Ashley Kurth is a 34-year-old culinary teacher at Marjory Stoneman Douglas High School in Broward County, Florida. She was ending a day of teaching Wednesday when former student Nikolas Cruz allegedly walked into the school and opened fire with a rifle, killing at least 17 people. Kurth spoke with The Daily Beast about how she helped 65 kids and other teachers hide from the gunfire.
It was the end of the day and I was closing up because we just finished doing all of our cooking labs. We heard two pops and I thought it was something like a balloon popping.
Then the fire alarm went off, which was really weird because we just had a fire alarm that morning. So I started getting the door closed on the one side to get the kids out for the fire drill. And as I was shutting my door, I had two very large senior boys coming at me like white faced, screaming, “There’s a shooter! There’s a shooter!”
Then you could hear the rest of the gunshots start to go off. It almost sounded like firecrackers with the way that it was in succession.
I grabbed them and brought them in. Other kids were starting to come in from there and I quickly ran around to the front of the classroom.
We were prepping for a first shooter drill that we had just gone over not too long ago.

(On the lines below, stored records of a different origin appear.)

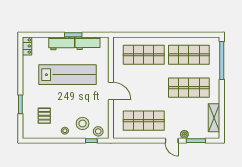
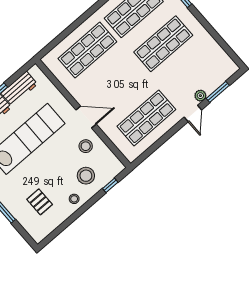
shelving: (214, 118) -> (216, 52), removed
stool: (98, 131) -> (86, 146), moved
door: (172, 141) -> (193, 113), hinge flipped

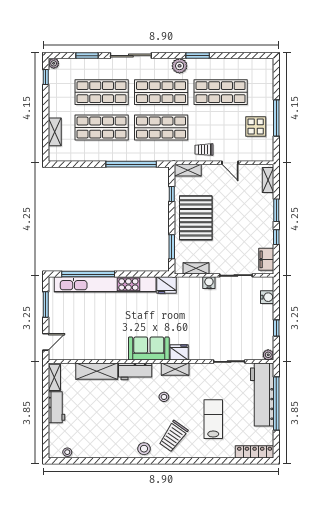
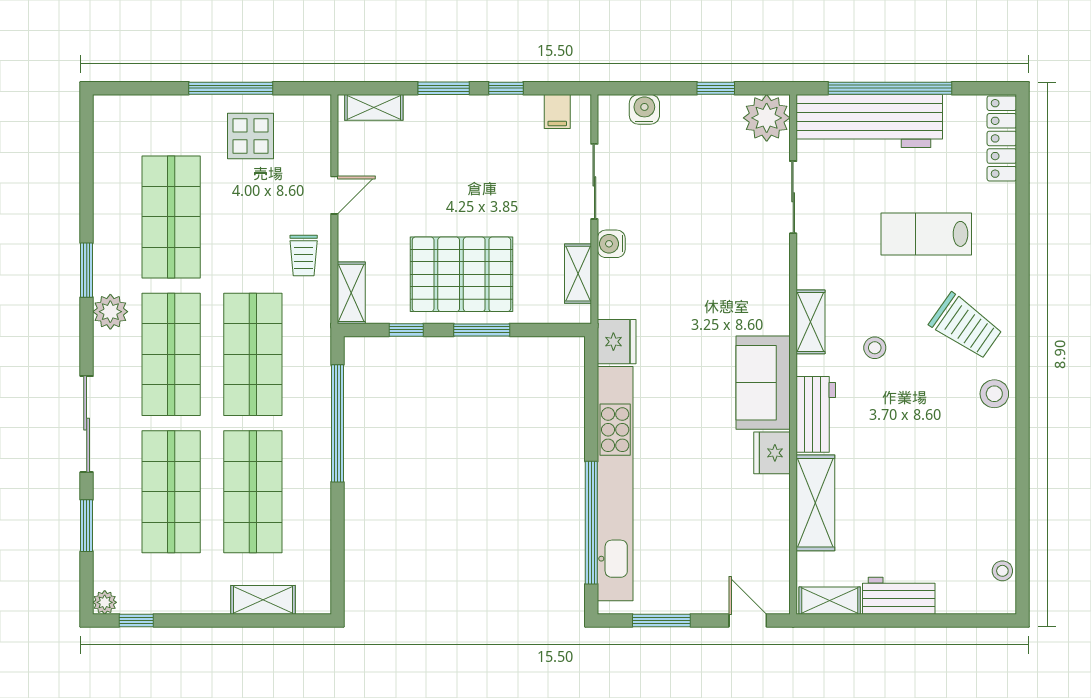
window: (172, 247) -> (482, 330), moved
filing cabinet: (266, 259) -> (557, 111), width x0.50
fridge: (179, 352) -> (772, 453), moved
plant: (268, 355) -> (767, 118), width x1.87, depth x1.87

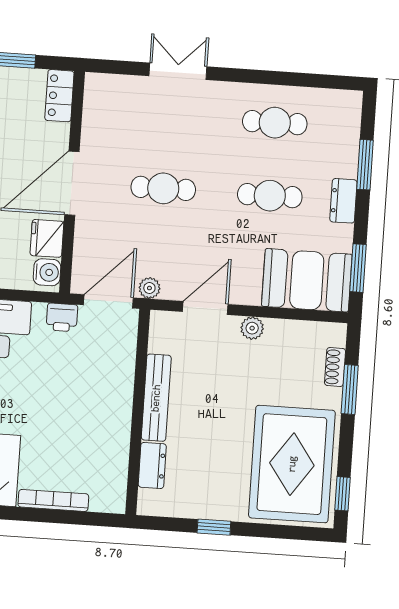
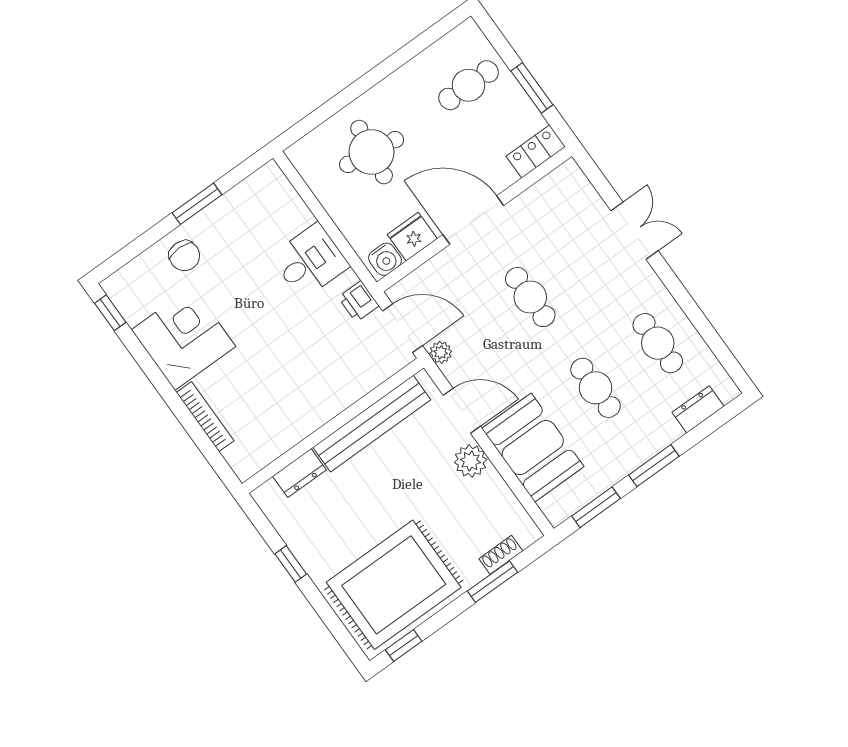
window: (365, 165) -> (654, 466), moved
dresser: (343, 201) -> (698, 409), moved
booth: (307, 280) -> (533, 448), moved
plant: (252, 328) -> (471, 461), width x1.38, depth x1.38
bench: (156, 398) -> (372, 424), width x1.37, depth x1.21

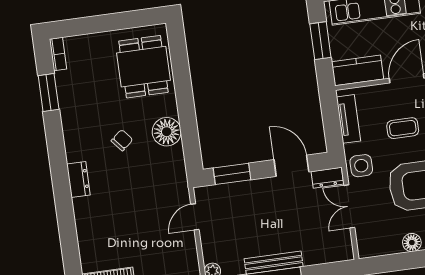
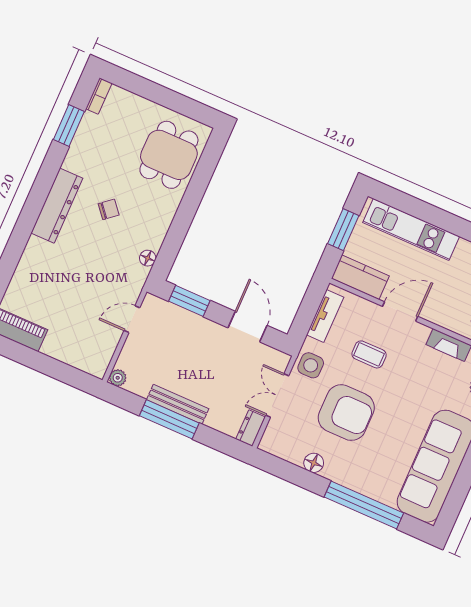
floor lamp: (167, 132) -> (148, 258), moved, width x0.53, depth x0.53
dresser: (327, 178) -> (251, 428), moved, turned 90
dresser: (78, 180) -> (57, 206), width x1.96, depth x1.24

So I was like, “OK, well here goes.”
As I went out to the front, to lock my front door to double check it was secure, there was a whole mass of children that were just running out from the freshman building.
It was just surreal. It was surreal, just watching them come out like that. I just started grabbing as many kids as I could. I grabbed two of my fellow colleagues and the kids that were with them.
After about 60 or 90 seconds, I shut the door and I got everybody back in our storage area and in my office. Final count, I think we had like 65 in my room.
Standing there on the side of the classroom opening the door, trying to get as many of them as I can in, and seeing more of them running, at what point do you say, “I can’t leave this door open? I don’t know what else is going to be coming through there.” And then just watching the rest of the kids run by and just tell them keep running, keep running as you’re shutting the door, it’s hard.
We had all the kids sit down, so that they were not all standing and huddling and hyperventilating.
And you could hear all the shots going off. There were so many of them. It would get really quiet, then you’d hear more going off.
One of the teachers that was in my room had a walkie talkie because she was one of the coaches. So we were listening over the walkie talkie, everything that was going on. They were trying to locate where the shooter was. We were concentrating a lot on the walkie talkie. All you could hear is, “Where is he at? Is he here? He’s got a gas mask on. He’s throwing gas bombs. We don’t know what room he’s going into.” It was very scary sitting so close to this and hearing it go over. It was utter chaos.
Then you’d hear more gunshots go off.
We stayed there. I had my laptop pulled up and a couple kids found some live streams from the helicopters that were going around. We pulled that up and had the kids be as quiet as they could.
We just tried to watch that and at the same time told the kids: “Text your friends. Find out where everybody’s at. We were doing check ins with all the kids that we knew we had.”